TASK INPUT:

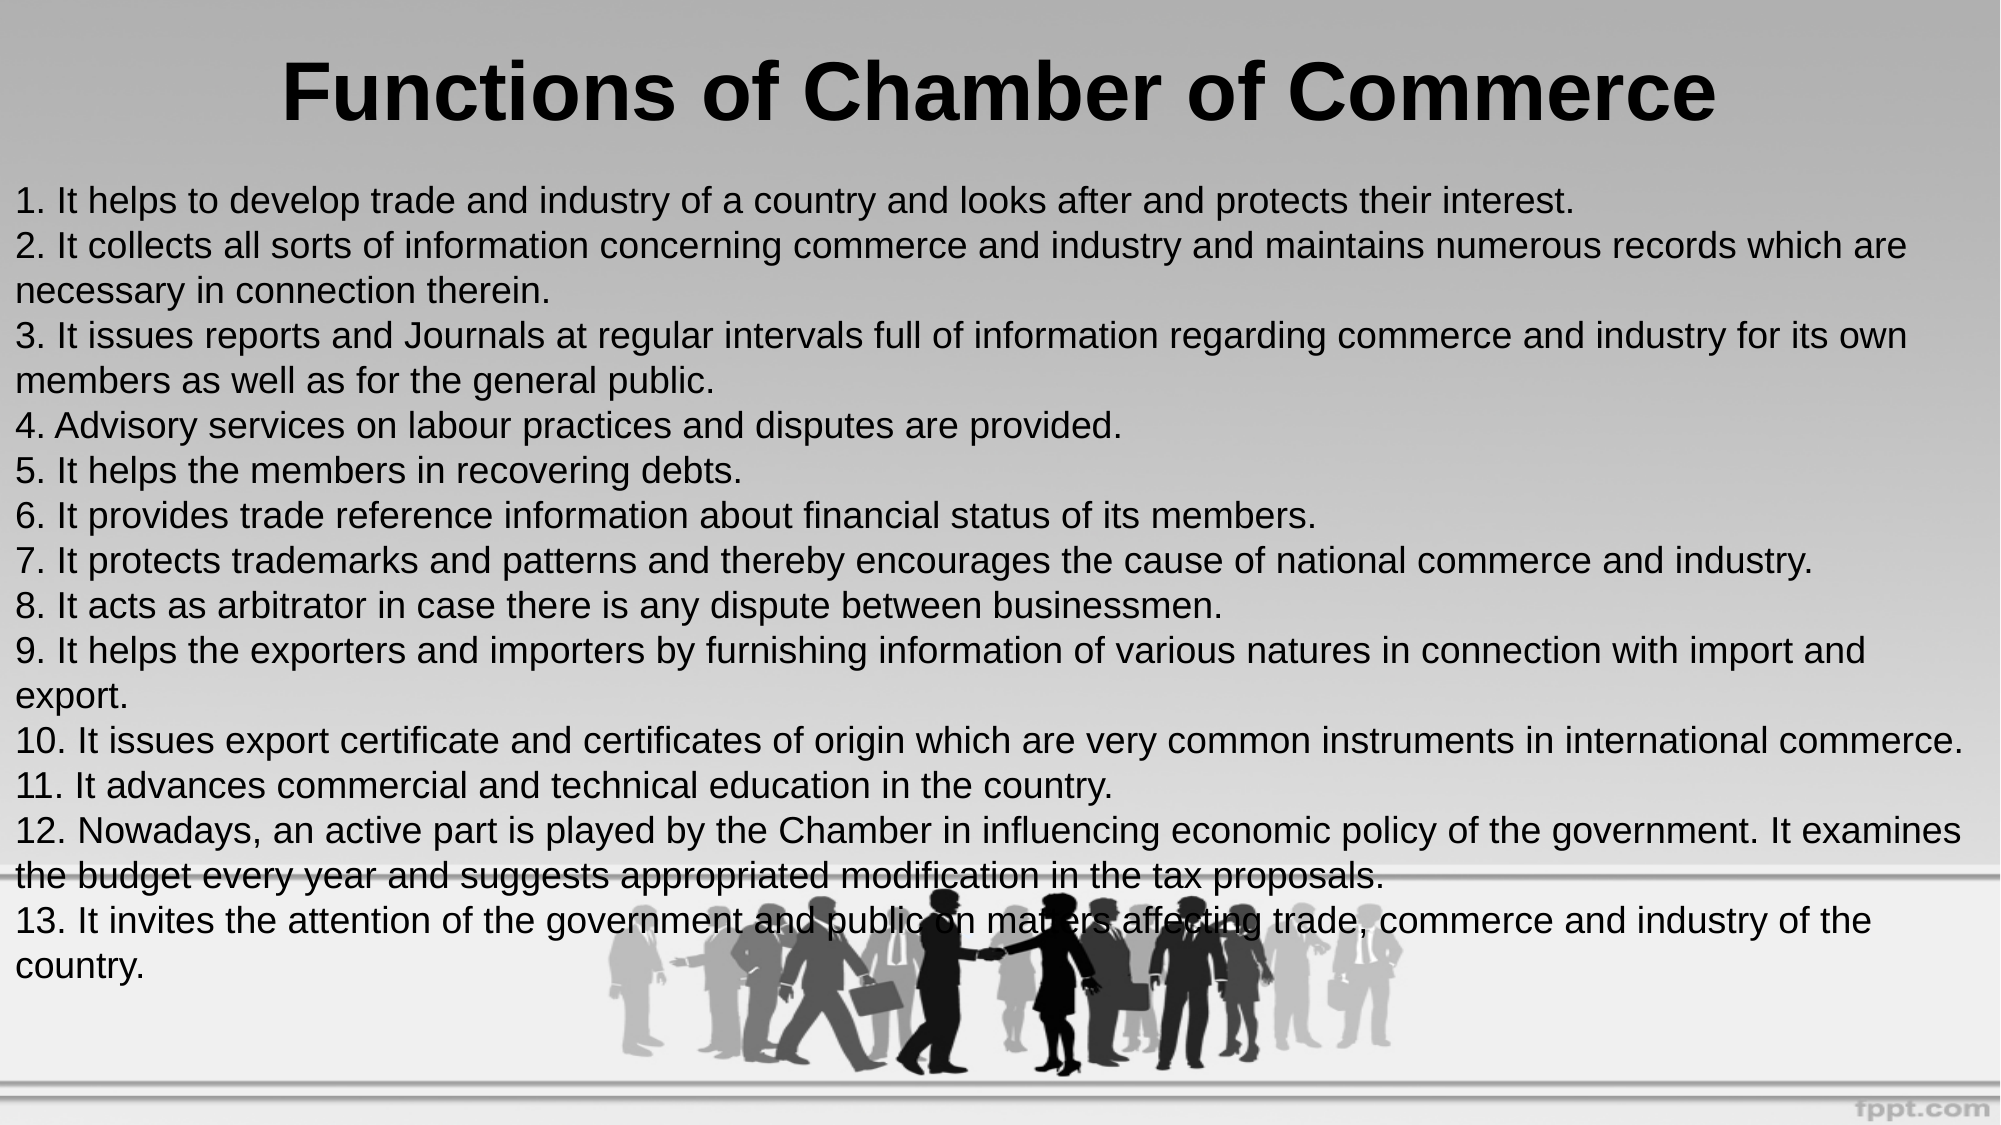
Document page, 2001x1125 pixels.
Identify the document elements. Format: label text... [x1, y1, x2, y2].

picture [0, 0, 2001, 1125]
list 1. It helps to develop trade and industry of a country and looks after and protects their interest. 2. It collects all sorts of information concerning commerce and industry and maintains numerous records which are necessary in connection therein. 3. It issues reports and Journals at regular intervals full of information regarding commerce and industry for its own members as well as for the general public. 4. Advisory services on labour practices and disputes are provided. 5. It helps the members in recovering debts. 6. It provides trade reference information about financial status of its members. 7. It protects trademarks and patterns and thereby encourages the cause of national commerce and industry. 8. It acts as arbitrator in case there is any dispute between businessmen. 9. It helps the exporters and importers by furnishing information of various natures in connection with import and export. 10. It issues export certificate and certificates of origin which are very common instruments in international commerce. 11. It advances commercial and technical education in the country. 12. Nowadays, an active part is played by the Chamber in influencing economic policy of the government. It examines the budget every year and suggests appropriated modification in the tax proposals. 13. It invites the attention of the government and public on matters affecting trade, commerce and industry of the country. [0, 169, 2000, 1059]
title Functions of Chamber of Commerce [99, 21, 1900, 153]
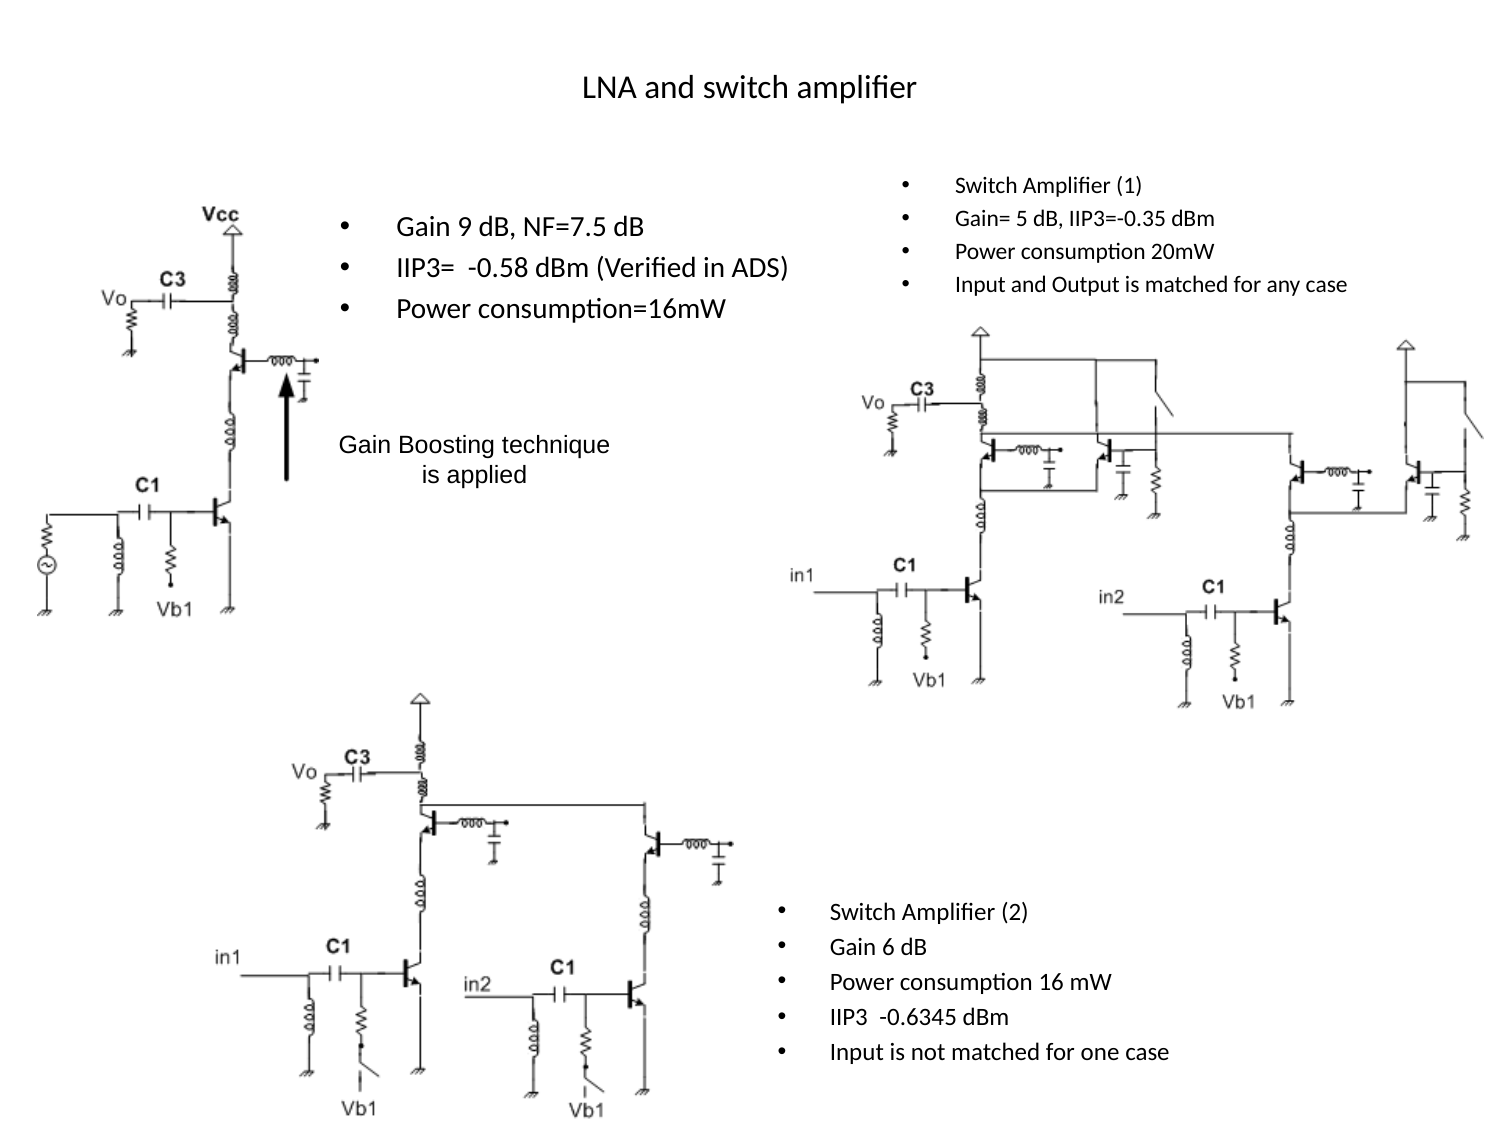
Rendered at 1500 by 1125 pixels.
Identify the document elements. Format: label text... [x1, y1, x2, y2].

list Gain 9 dB, NF=7.5 dB IIP3= -0.58 dBm (Verified in ADS) Power consumption=16mW [324, 200, 813, 363]
picture [214, 691, 735, 1125]
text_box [335, 424, 614, 494]
text_box Switch Amplifier (1) Gain= 5 dB, IIP3=-0.35 dBm Power consumption 20mW Input and Output is matched for any case [886, 162, 1388, 325]
picture [37, 199, 319, 624]
title LNA and switch amplifier [75, 45, 1425, 125]
text_box Switch Amplifier (2) Gain 6 dB Power consumption 16 mW IIP3 -0.6345 dBm Input is not matched for one case [762, 887, 1300, 1075]
picture [790, 326, 1484, 715]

WHAT IS EXPECTED:
Copy out each line of the records that holds the string "pixels".

TASK OUTPUT:
Document page, 2001x1125 pixels.
Rendered at 1500 by 1125 pixels.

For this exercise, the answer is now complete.